Job item: Print every line of the listing below, starting with the line that holds "[74,78,200,91] Macro photography" and going on through the line that holds "(236, 84) none -> [665,124,703,138] very", both included, and print nothing else.

Records shown:
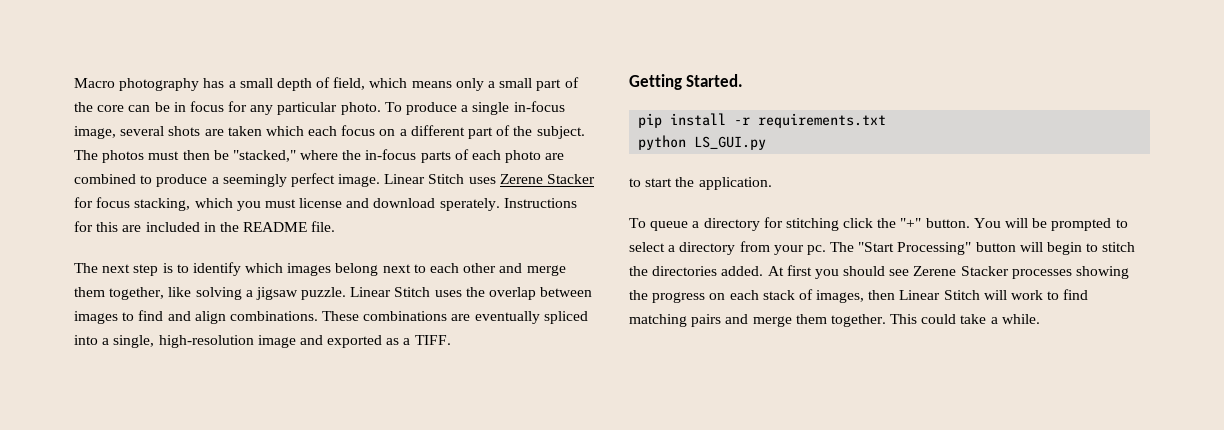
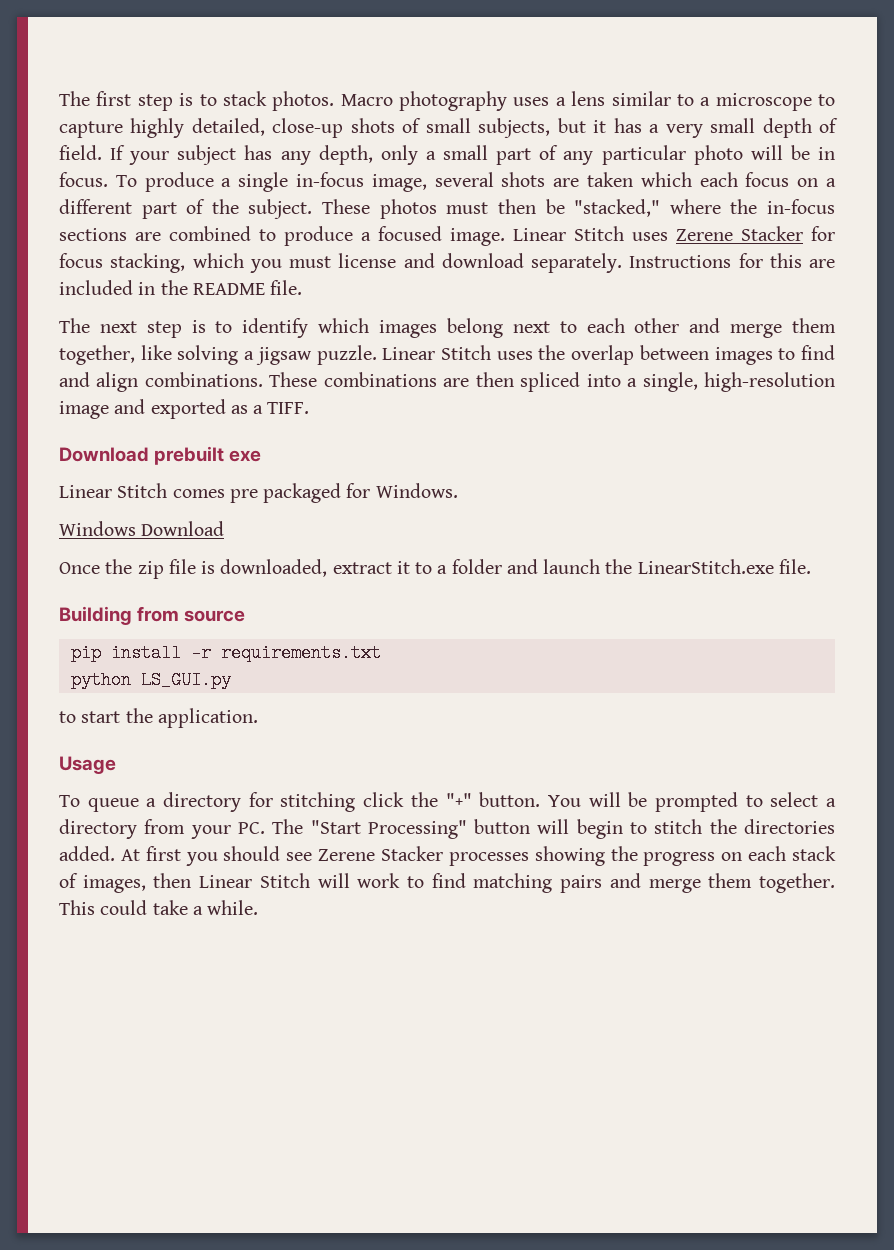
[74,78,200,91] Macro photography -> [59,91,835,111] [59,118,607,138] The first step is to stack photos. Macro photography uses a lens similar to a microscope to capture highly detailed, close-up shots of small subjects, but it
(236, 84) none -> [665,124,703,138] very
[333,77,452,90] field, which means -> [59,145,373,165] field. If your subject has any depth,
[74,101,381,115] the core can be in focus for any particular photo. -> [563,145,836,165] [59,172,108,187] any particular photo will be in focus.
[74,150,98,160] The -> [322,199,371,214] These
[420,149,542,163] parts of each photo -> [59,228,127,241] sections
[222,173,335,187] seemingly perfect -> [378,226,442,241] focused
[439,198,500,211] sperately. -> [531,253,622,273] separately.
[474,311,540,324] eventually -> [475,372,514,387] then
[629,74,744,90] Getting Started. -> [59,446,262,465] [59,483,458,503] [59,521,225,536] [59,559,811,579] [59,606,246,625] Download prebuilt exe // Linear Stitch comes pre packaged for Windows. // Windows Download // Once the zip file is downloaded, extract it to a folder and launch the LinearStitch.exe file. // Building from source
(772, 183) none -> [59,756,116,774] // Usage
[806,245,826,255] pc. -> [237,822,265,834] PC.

--

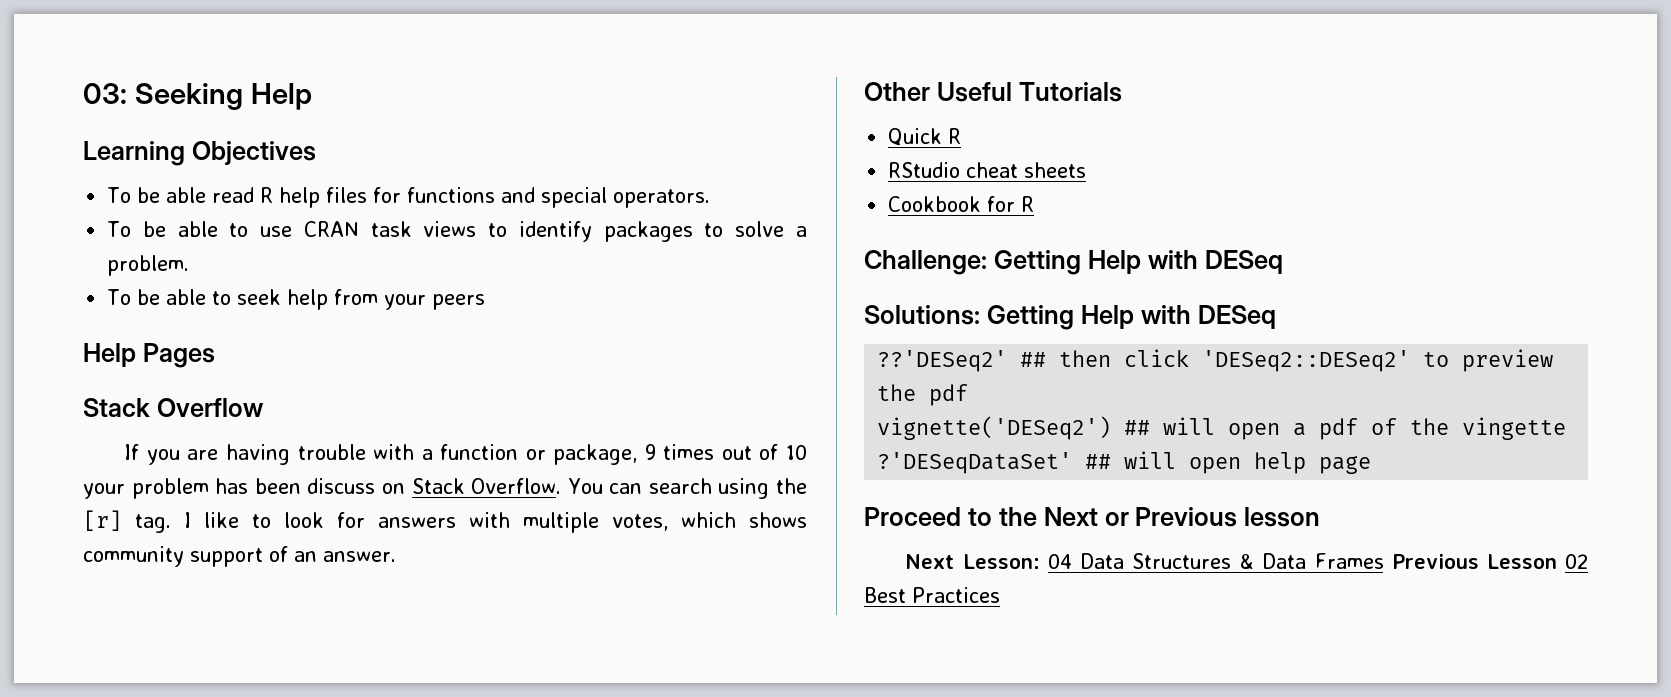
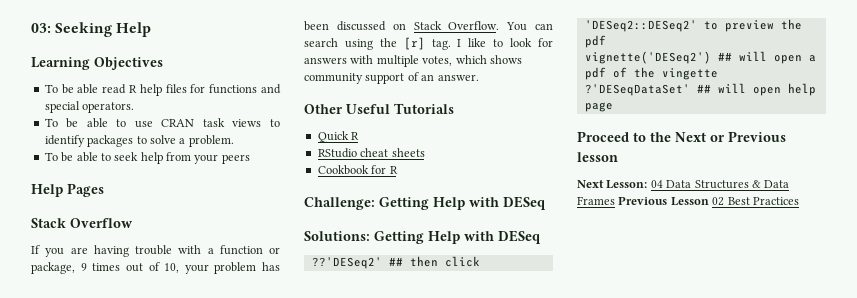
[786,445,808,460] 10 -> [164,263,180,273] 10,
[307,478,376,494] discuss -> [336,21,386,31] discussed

--

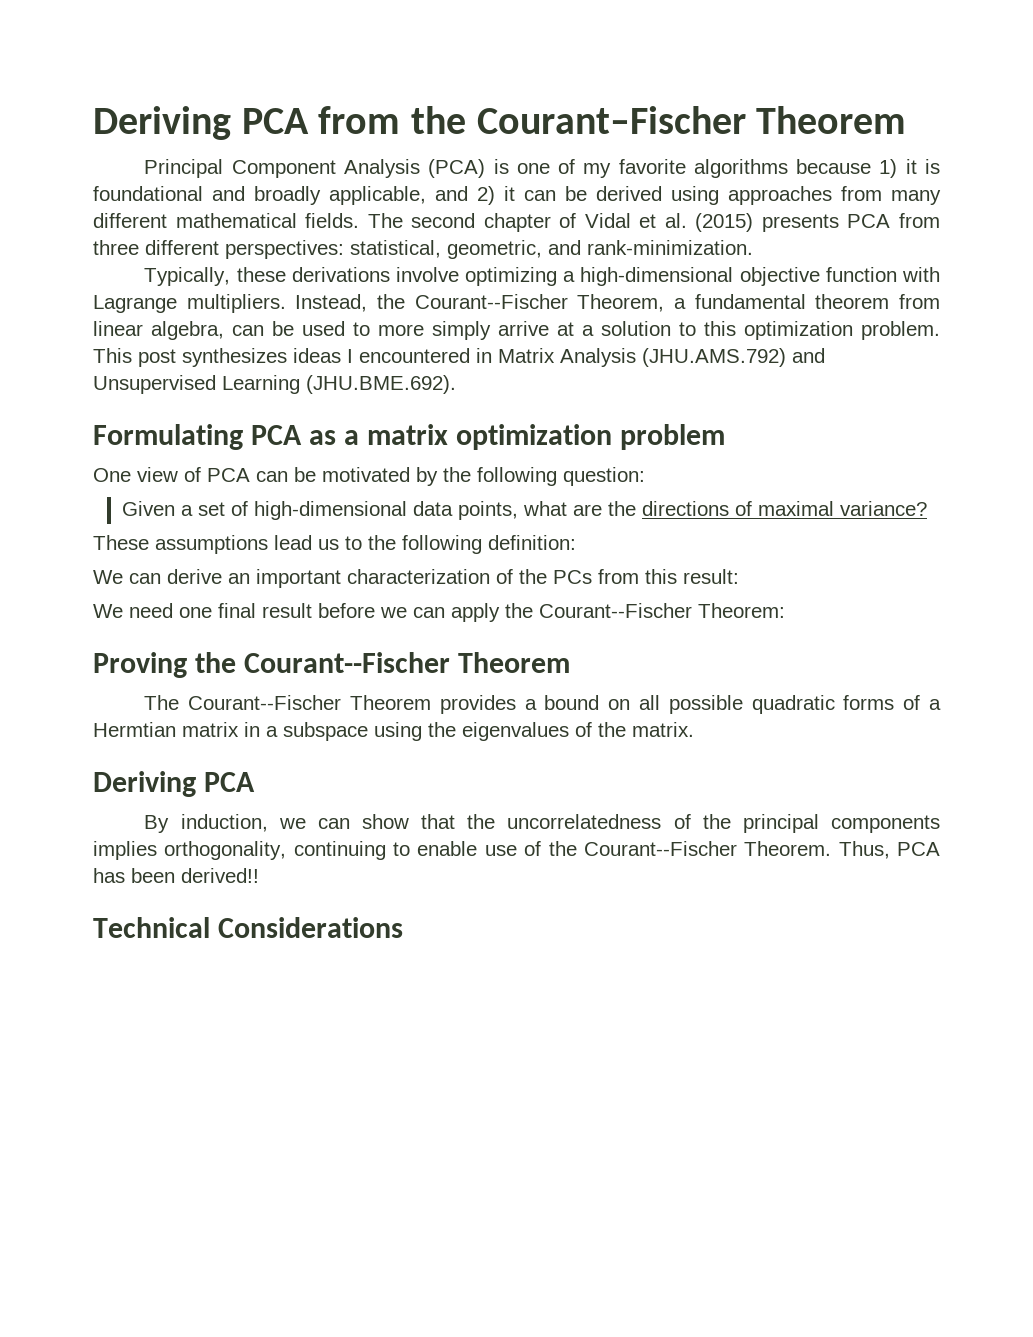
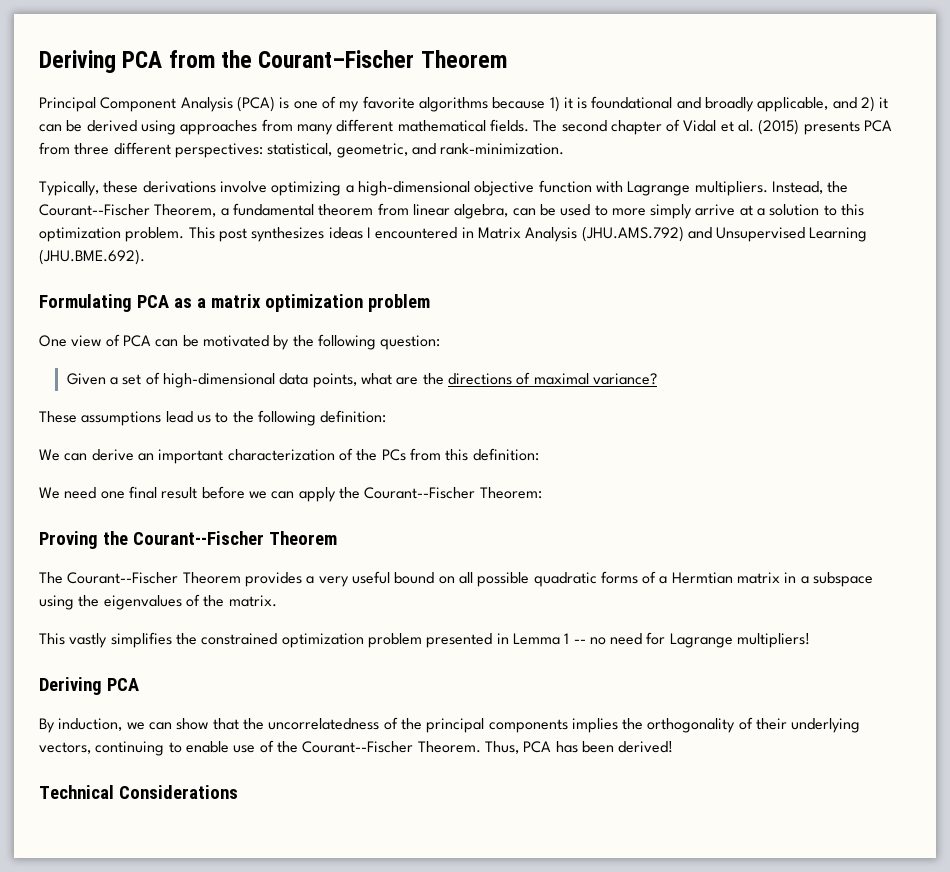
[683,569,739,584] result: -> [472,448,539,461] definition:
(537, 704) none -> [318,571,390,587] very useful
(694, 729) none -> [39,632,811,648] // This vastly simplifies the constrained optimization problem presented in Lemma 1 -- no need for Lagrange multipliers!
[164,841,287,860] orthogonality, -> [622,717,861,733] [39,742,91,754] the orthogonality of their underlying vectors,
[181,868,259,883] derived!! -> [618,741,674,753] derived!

Completed exercise:
[74,78,200,91] Macro photography -> [59,91,835,111] [59,118,607,138] The first step is to stack photos. Macro photography uses a lens similar to a microscope to capture highly detailed, close-up shots of small subjects, but it
(236, 84) none -> [665,124,703,138] very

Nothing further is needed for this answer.